If you are using multiple instances of DSS with Elastic AI leveraging the same Kubernetes cluster, you will end up with duplicate lines. This is due to the fact that each instance will report the Kubernetes cluster raw report. In order to avoid that, you need to enable the Kubernetes resource usage reporting on only one instance (This is in Administration > Settings > Misc.). Alternatively, you can filter out the CRU data in the Flow, but that is less efficient.
The project is delivered with sample dashboards. They should work out-of-the-box once you start having actual data. Here is a sample export: FinOps-dashboard.pdf
The dashboard has four tabs:
Overview - This tab takes a single metric from the three sub-flows as an overview and splits the usage by project.
SQL Details - This tab has one time-based graphic on the SQL execution time and splits consumption three ways - one per usage type, one per connection, and another per project.
Local DSS consumption details - This one focuses on the local DSS server, and is organized similarly with consumption split four ways - per context and per project, each for CPU and RAM.

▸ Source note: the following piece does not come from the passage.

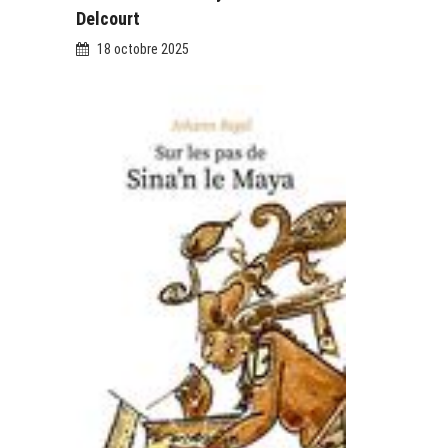
Delcourt
18 octobre 2025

K8S details - This is a more specific dashboard that takes a time-base evolution as others, but then identifies the most CPU and RAM intensive projects and activities.
Of course, this dashboard is just an example, and many more graphics or metrics can be built. Reviewing and changing those dashboards is probably the first and foremost task you have to work on as you need to make them fit your needs. In a FinOps approach, the ideal scenario is to discuss with other stakeholders (business, projects, IT, finance…) to review which information they need, and progressively enrich the dashboards.